O NEO supera assim o chip N1 da Neuralink, a empresa de Elon Musk, que ainda não ultrapassou a fase de testes.
O chip NEO foi concebido para melhorar o sistema nervoso de pacientes com lesões medulares e paralisia. Mas isto é apenas o princípio.
Os chips cerebrais: um futuro com luzes e sombras
Estes chips, que são implantados no cérebro, têm duas faces distintas. Por um lado, a sua capacidade para melhorar a vida de pacientes com lesões cerebrais ou medulares.
Nos testes já foi possível que pacientes com paralisia melhorassem a sua mobilidade ou, como acontece com o chip da Neuralink, que conseguissem controlar o rato do computador com a mente.
Ninguém discute estas aplicações, que são muito benéficas. O problema surgirá quando os chips cerebrais forem implantados em pessoas completamente saudáveis, para obter uma vantagem competitiva que não estará ao alcance de quem não os puder pagar ou não quiser recorrer a um implante.
Já estão em estudo chips que melhoram a concentração ou que estimulam determinadas áreas do cérebro para facilitar a memorização.
Muitos especialistas defendem que, tal como acontece com a inteligência artificial, mesmo que não queira, uma pessoa poderá sentir-se obrigada a implantar um chip cerebral para não perder o seu emprego.
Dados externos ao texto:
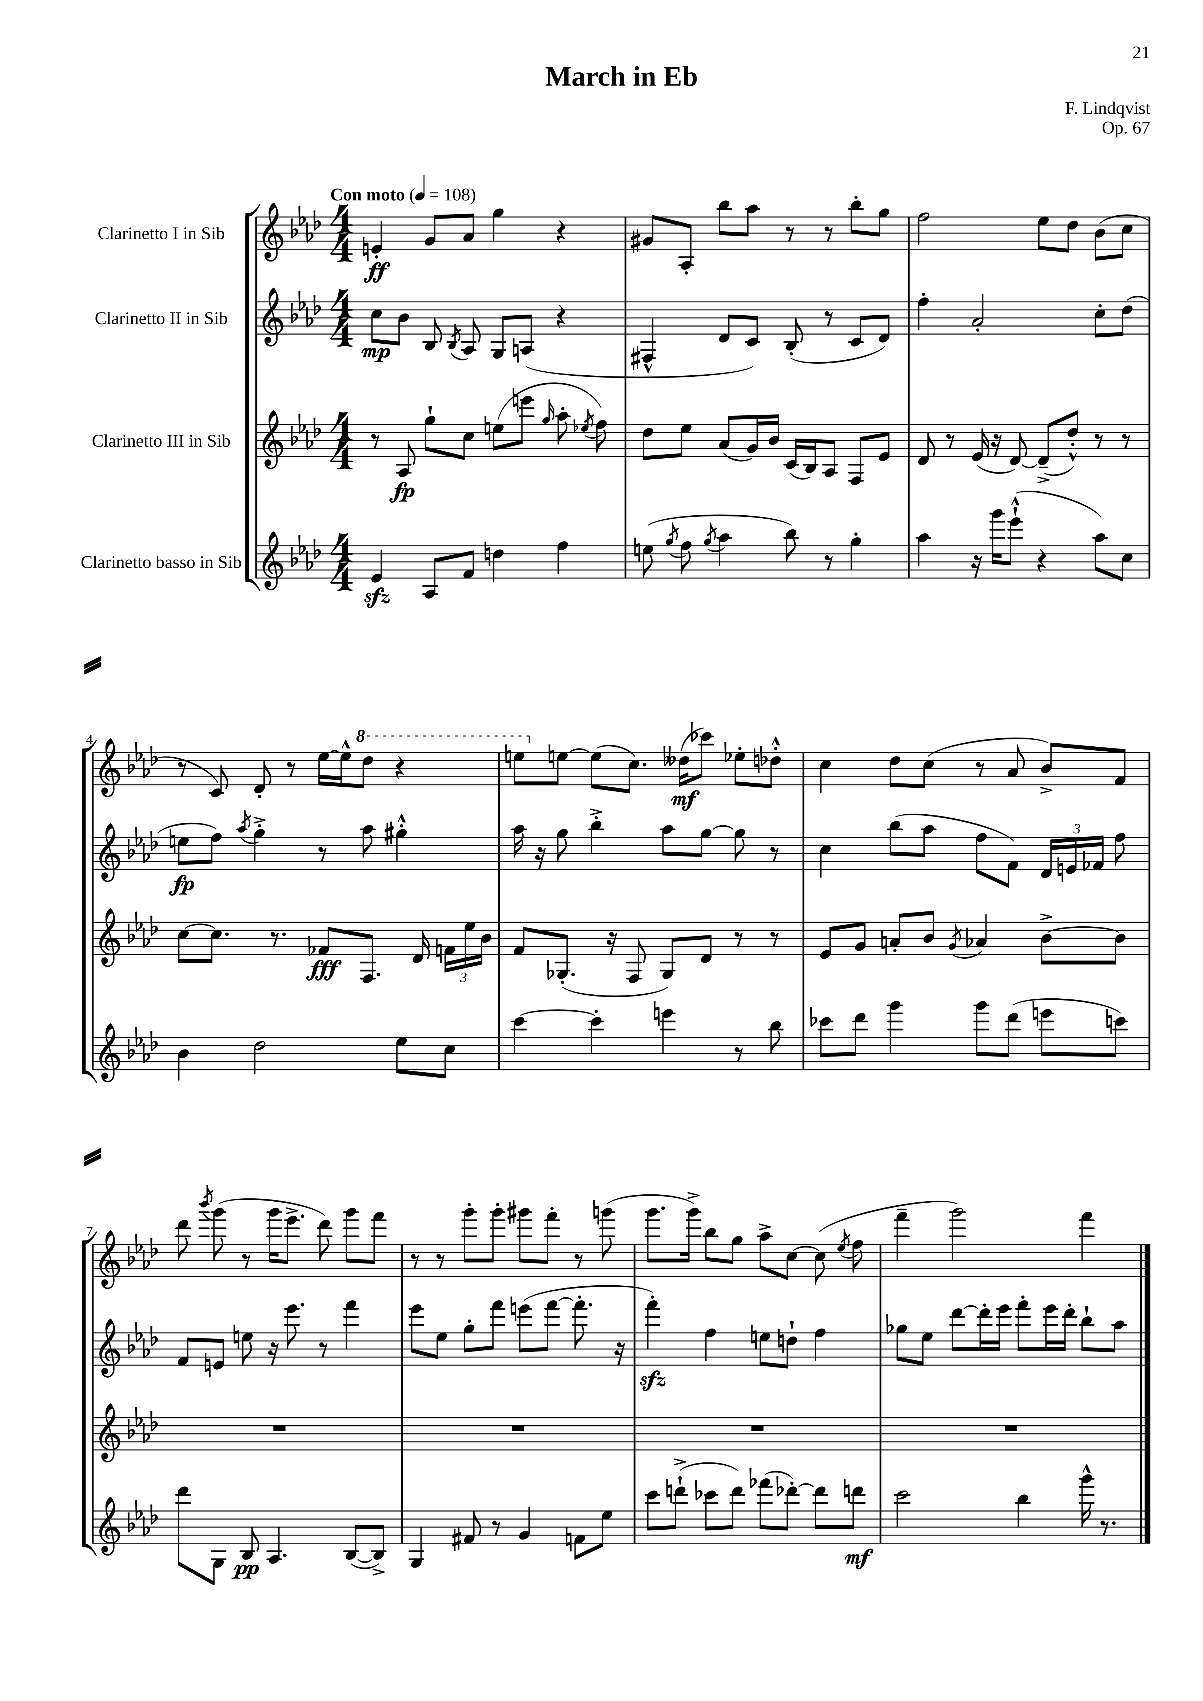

**kern	**kern	**kern	**kern
*staff4	*staff3	*staff2	*staff1
*clefG2	*clefG2	*clefG2	*clefG2
*k[b-e-a-d-]	*k[b-e-a-d-]	*k[b-e-a-d-]	*k[b-e-a-d-]
*M4/4	*M4/4	*M4/4	*M4/4
*MM108	*MM108	*MM108	*MM108
4e-	8r	8cc	4e'
.	8A-	8b-	.
8A-	8gg`	8B-	8g
.	.	8qB-	.
8f	8cc	8A-	8a-
4dd	(8ee	8G	4gg
.	8eee	(8A	.
.	16qqgg	.	.
4ff	8aa-'	4r	4r
.	8qee-	.	.
.	8ff)	.	.
=	=	=	=
(8ee	8dd-	4F#^^	8g#
8qgg	.	.	.
8ff	8ee-	.	8A-'
8qgg	.	.	.
4aa-	(8a-	8d-	8bb-
.	16g)	8c)	8aa-
.	16b-	.	.
8bb-)	(16c	(8B-'	8r
.	16B-)	.	.
8r	8A-	8r	8r
4gg'	8F	8c	8bb-'
.	8e-	8d-)	8gg
=	=	=	=
4aa-	8d-	4ff'	2ff
.	8r	.	.
16r	(16e-	2a-'	.
16ggg	16r	.	.
(8eee-`^^	[8d-)	.	.
4r	(8d-~^]	.	8ee-
.	8dd-'^^)	.	8dd-
8aa-)	8r	8cc'	(8b-
8cc	8r	(8dd-	8cc
=	=	=	=
4b-	[8cc	8ee	8r
.	8.cc]	8ff)	8c)
.	.	8qaa-	.
2dd-	.	4gg'^	8d-'
.	8.r	.	.
.	.	.	8r
.	8f-	8r	[16ee-
.	.	.	16ee-^^]
.	8.F	8aa-	8ddd-
8ee-	.	4gg#'^^	4r
.	16d-	.	.
8cc	24f	.	.
.	24ee-	.	.
.	24b-	.	.
=	=	=	=
[4ccc	8f	16aa-	8eee
.	.	16r	.
.	(8.G-'	8gg	[8ee
4ccc']	.	4bb-'^	(8ee]
.	16r	.	.
.	8F	.	8.cc)
4eee	8G-)	8aa-	.
.	.	.	(16dd--
.	8d-	[8gg	8ccc-)
8r	8r	8gg]	8ee-'
8bb-	8r	8r	8dd-'^^
=	=	=	=
8ccc-	8e-	4cc	4cc
8ddd-	8g	.	.
4ggg	8a'	(8bb-	8dd-
.	8b-	8aa-	(8cc
.	8qg	.	.
8ggg	4a-	8ff	8r
(8ddd-	.	8f)	8a-
8eee	[8b-^	24d-	8b-^)
.	.	24e	.
.	.	24f-	.
8ccc)	8b-]	8ff	8f
=	=	=	=
8ddd-	1r	8f	8ddd-
.	.	.	8qbbb-
8G	.	8e	(8ggg
8B-	.	8ee	8r
4.A-	.	16r	16ggg
.	.	8.eee-	8.eee-^
.	.	8r	8ddd-)
([8B-	.	4fff	8ggg
8B-^])	.	.	8fff
=	=	=	=
4G	1r	8eee-	8r
.	.	8ee-	8r
8f#	.	8gg'	8ggg'
8r	.	8fff	8ggg'
4g	.	(8eee	8ggg#
.	.	[8fff	8fff'
8f	.	8.fff']	8r
8ee-	.	.	(8ggg
.	.	16r	.
=	=	=	=
8ccc	1r	4fff')	8.ggg
(8ddd`^	.	.	.
.	.	.	16ggg^)
8ccc-	.	4ff	8bb-
8ddd)	.	.	8gg
(8fff-	.	8ee	8aa-^
[8ddd-')	.	8dd`	[8cc
8ddd-]	.	4ff	(8cc]
.	.	.	8qee-
8ddd	.	.	8ff
=	=	=	=
2ccc	1r	8gg-	4fff~
.	.	8ee-	.
.	.	[8ddd-	2ggg)
.	.	16ddd-']	.
.	.	16eee-	.
4bb-	.	8fff'	.
.	.	16eee-	.
.	.	16ddd-'	.
16ggg^^	.	8bb-`	4fff
8.r	.	.	.
.	.	8aa-	.
==	==	==	==
*-	*-	*-	*-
Alguém com quem trabalha será o primeiro a adquiri-lo. E irá resistir durante algum tempo, tal como aconteceu com o smartphone. Mas, no final, acabará por ceder. As vantagens da integração serão difíceis de superar.
Estas são palavras do próprio Sam Altman e do empresário tecnológico Peter Thiel, citadas pelo New York Post.
O risco dos hackers
Existe ainda um problema adicional: os hackers.
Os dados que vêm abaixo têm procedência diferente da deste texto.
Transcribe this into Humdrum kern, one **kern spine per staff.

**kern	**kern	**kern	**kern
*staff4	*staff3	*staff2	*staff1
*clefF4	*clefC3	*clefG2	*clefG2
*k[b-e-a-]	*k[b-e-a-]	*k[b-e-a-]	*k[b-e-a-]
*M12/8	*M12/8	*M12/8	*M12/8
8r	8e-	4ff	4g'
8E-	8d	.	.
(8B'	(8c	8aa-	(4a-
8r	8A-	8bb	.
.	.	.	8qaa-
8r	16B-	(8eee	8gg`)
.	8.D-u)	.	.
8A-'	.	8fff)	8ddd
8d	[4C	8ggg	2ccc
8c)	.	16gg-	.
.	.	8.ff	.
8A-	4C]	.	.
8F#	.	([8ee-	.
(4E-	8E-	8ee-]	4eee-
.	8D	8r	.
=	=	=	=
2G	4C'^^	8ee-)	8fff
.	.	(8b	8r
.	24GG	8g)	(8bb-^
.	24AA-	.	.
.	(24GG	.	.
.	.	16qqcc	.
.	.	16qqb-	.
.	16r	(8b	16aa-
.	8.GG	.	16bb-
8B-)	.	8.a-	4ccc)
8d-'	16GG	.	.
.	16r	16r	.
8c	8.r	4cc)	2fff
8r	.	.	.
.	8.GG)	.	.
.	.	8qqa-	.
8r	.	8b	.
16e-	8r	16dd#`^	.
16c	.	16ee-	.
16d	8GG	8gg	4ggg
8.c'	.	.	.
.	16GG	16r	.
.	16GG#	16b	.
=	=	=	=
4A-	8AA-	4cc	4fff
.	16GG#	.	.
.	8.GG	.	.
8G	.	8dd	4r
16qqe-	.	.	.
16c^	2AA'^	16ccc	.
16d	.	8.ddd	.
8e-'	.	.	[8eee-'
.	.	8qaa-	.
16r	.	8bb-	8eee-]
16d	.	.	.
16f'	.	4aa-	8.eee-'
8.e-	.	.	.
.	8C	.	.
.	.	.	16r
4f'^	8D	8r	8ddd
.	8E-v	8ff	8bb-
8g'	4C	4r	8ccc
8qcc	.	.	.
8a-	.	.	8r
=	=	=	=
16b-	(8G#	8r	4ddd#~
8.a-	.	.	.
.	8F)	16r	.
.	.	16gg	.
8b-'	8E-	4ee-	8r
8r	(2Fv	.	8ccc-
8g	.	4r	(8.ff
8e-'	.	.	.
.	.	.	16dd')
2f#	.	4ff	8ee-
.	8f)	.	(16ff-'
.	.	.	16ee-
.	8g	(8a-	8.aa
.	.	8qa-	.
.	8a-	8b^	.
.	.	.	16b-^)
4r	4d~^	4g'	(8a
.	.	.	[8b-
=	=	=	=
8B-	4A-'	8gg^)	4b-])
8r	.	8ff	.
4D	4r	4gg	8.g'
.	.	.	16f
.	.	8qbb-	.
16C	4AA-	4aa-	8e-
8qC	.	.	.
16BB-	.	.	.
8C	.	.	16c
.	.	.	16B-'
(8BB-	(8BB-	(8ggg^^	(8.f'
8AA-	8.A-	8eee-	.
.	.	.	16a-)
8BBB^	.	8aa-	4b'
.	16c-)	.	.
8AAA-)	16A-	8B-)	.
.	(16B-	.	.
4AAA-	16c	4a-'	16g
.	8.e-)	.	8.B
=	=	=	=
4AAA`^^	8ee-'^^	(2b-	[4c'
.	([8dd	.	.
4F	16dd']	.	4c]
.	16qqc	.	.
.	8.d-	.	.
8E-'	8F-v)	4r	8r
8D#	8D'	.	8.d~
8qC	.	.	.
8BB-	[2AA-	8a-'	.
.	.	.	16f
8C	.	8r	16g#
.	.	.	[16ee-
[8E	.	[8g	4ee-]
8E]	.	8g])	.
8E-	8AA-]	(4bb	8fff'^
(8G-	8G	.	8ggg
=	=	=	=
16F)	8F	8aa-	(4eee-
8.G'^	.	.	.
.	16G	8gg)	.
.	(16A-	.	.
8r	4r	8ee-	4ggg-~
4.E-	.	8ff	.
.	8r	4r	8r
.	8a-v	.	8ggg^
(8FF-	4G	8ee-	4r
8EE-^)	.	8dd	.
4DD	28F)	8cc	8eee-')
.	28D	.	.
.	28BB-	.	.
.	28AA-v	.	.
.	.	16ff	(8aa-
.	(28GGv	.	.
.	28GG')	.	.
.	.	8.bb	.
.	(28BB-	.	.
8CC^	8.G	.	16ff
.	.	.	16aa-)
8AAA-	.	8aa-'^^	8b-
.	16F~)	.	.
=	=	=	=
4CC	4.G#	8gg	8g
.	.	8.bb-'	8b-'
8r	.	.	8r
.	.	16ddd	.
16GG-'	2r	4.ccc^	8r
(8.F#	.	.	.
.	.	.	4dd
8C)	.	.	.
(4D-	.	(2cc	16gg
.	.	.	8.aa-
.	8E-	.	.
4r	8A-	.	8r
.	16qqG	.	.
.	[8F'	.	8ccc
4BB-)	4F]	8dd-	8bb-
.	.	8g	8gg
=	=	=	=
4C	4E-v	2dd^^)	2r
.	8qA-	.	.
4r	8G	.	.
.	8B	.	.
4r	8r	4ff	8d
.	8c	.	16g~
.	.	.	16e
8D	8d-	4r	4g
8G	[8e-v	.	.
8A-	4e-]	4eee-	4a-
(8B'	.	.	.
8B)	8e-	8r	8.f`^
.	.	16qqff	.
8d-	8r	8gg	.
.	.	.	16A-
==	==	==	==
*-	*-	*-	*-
Os implantes cerebrais podem parecer algo saído de uma distopia, mas constituem um campo promissor da investigação em neurociência.
Defende o doutor David Tuffley.
E continua:
Um dia, talvez todos tenhamos chips cerebrais que nos ajudem a lembrar onde estão as nossas chaves. No entanto, esta tecnologia poderia teoricamente permitir que piratas informáticos acedessem a dados neuronais confidenciais, como pensamentos e memórias dos pacientes.
Já não é impensável que criminosos implantem um chip numa vítima para obter palavras-passe ou informação privada, ou que as autoridades façam o mesmo para obter a confissão ou provas de um assassino.
Potencial para ajudar milhares de milhões de pessoas
Segundo os criadores do chip NEO, os implantes cerebrais poderão melhorar a vida de mais de 3 mil milhões de pessoas com perturbações neurológicas, especialmente as relacionadas com o movimento e a fala.
Além disso, os investigadores já estão a trabalhar em aplicações destinadas a ajudar pessoas que sofrem de depressão, epilepsia, AVC e Doença de Parkinson.